Automatic pain classification in older patients with hip fracture based on multimodal information fusion.
Journal:
Scientific reports
Published Date:
Jul 1, 2025
Abstract
Given the limitations of unimodal pain recognition approaches, this study aimed to develop a multimodal pain recognition system for older patients with hip fractures using multimodal information fusion. The proposed system employs ResNet-50 for facial expression analysis and a VGG-based (VGGish) network for audio-based pain recognition.
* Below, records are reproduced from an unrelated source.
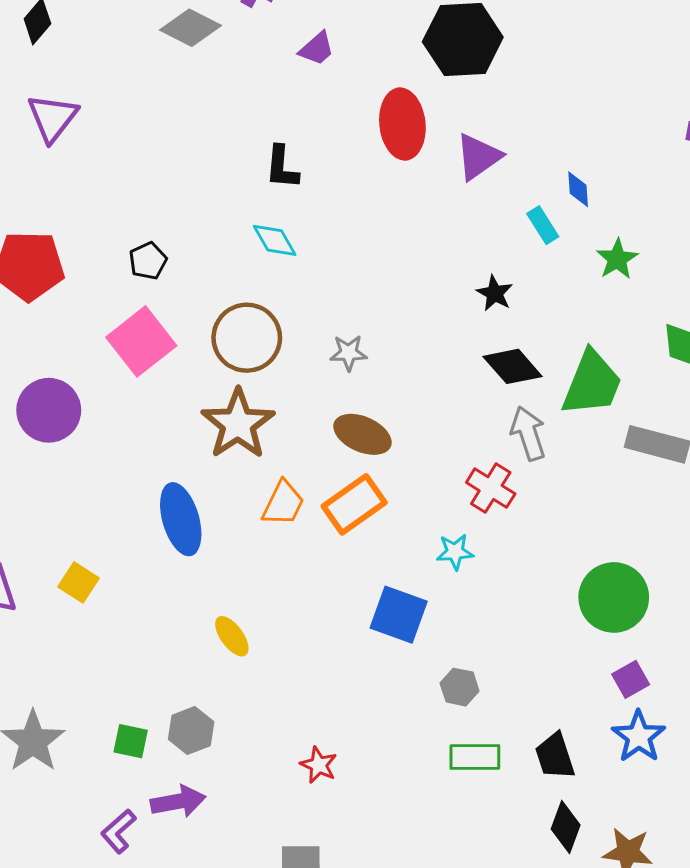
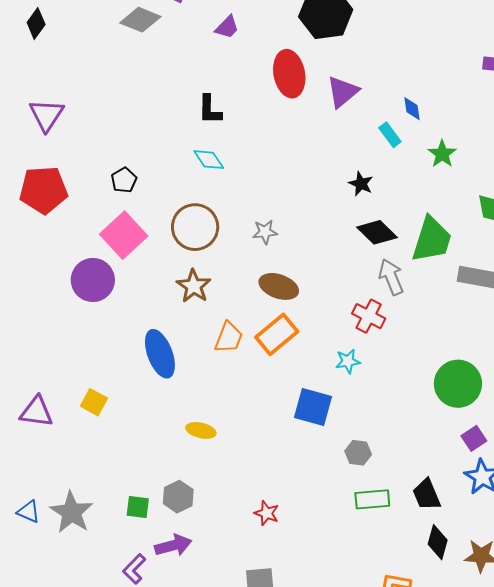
purple triangle: (53, 118) -> (46, 115), moved
purple circle: (49, 410) -> (93, 280), moved
brown star: (238, 424) -> (194, 286), size x0.7
yellow ellipse: (232, 636) -> (201, 430), turned -36

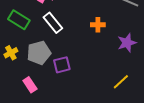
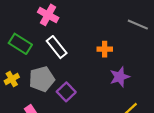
purple star: (127, 43) -> (120, 77), moved
purple square: (62, 65) -> (66, 92), turned -30

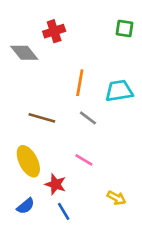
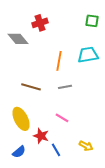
cyan trapezoid: (119, 91) -> (88, 55), moved
gray line: (88, 118) -> (65, 87), turned -48
blue line: (64, 211) -> (56, 150), moved

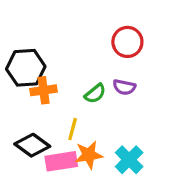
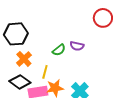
red circle: (127, 42) -> (103, 18), moved
orange cross: (44, 90) -> (24, 59), moved, turned -35

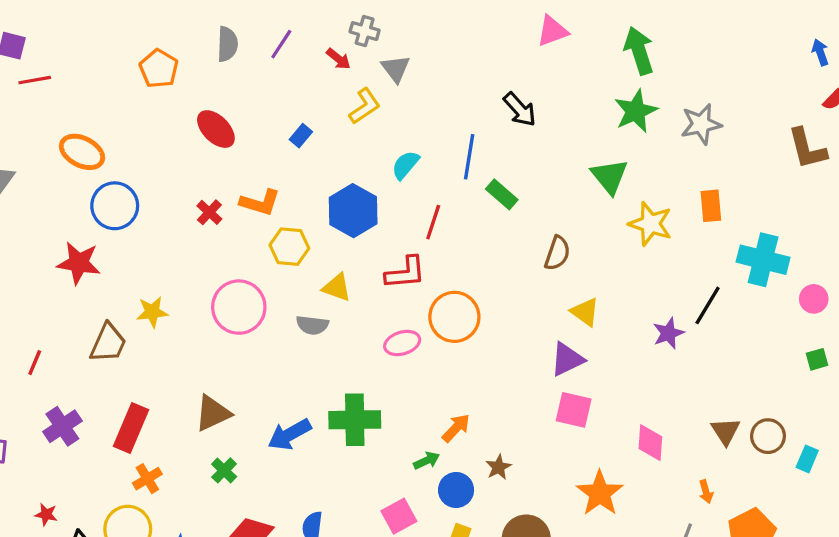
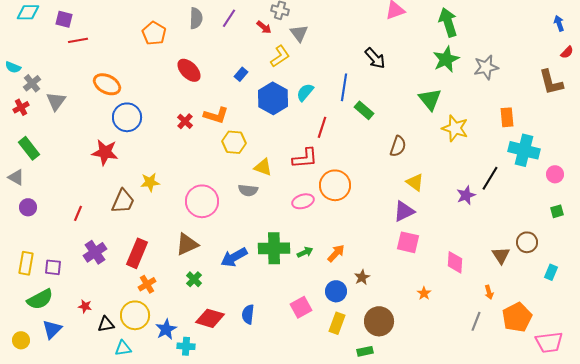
orange rectangle: (711, 206) -> (507, 117), moved
blue hexagon: (353, 211) -> (273, 98), moved
pink circle: (239, 307) -> (202, 201), moved
brown circle: (768, 436) -> (527, 242), moved
green arrow: (427, 461) -> (305, 252), moved
orange star: (600, 493) -> (424, 293), size x0.5

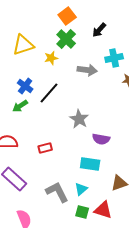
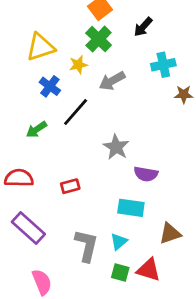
gray arrow: (87, 70) -> (112, 81), moved, turned 144
blue cross: (25, 86) -> (50, 86), moved
gray L-shape: (57, 192) -> (86, 246), turned 40

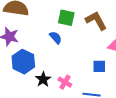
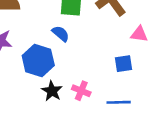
blue hexagon: (23, 62) -> (38, 60), moved

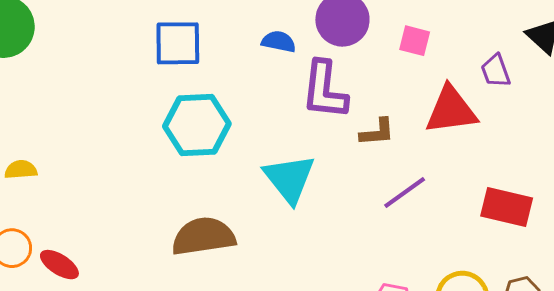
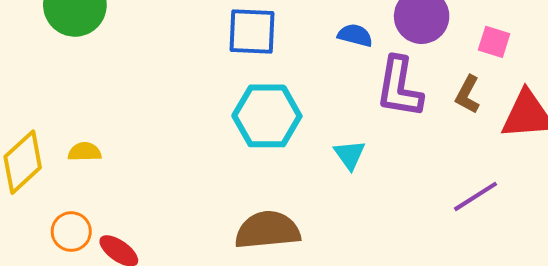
brown L-shape: (377, 132) -> (468, 95), moved, turned 120
cyan triangle: (289, 179) -> (350, 155), moved, size x0.6

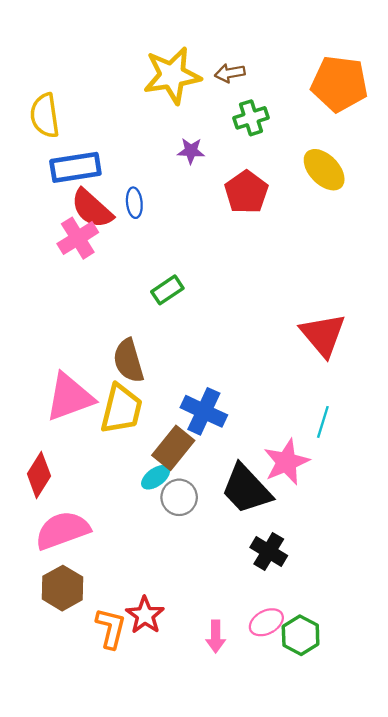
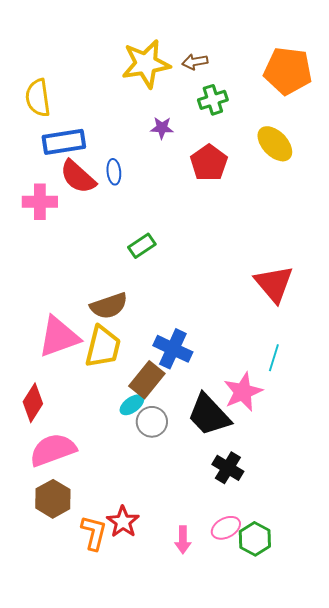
pink cross: (78, 238) -> (40, 202), moved, turned 32
brown semicircle: (128, 361) -> (109, 306), turned -93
A channel attention mechanism was incorporated to refine feature representations and enhance the model's ability to distinguish between different pain levels. The outputs of the two unimodal systems were then integrated using a weighted-sum fusion strategy to create a unified multimodal pain recognition model. A self-constructed multimodal pain dataset was used for model training and validation, with the data split in an 80:20 ratio. Final testing was conducted using the BioVid Heat Pain Database. The VGGish model, optimized by a LSTM network and the channel attention mechanism, was trained on a hip fracture pain dataset, and the accuracy of the model was maintained at 80% after 500 iterations. The model was subsequently tested on the BioVid heat pain database, Pain grades 2 to 4. The confusion matrix test indicated an accuracy of 85% for Pain grade 4. This study presents the first clinically validated multimodal pain recognition system that integrates facial expression and speech data. The results demonstrate the feasibility and effectiveness of the proposed approach in real-world clinical environments.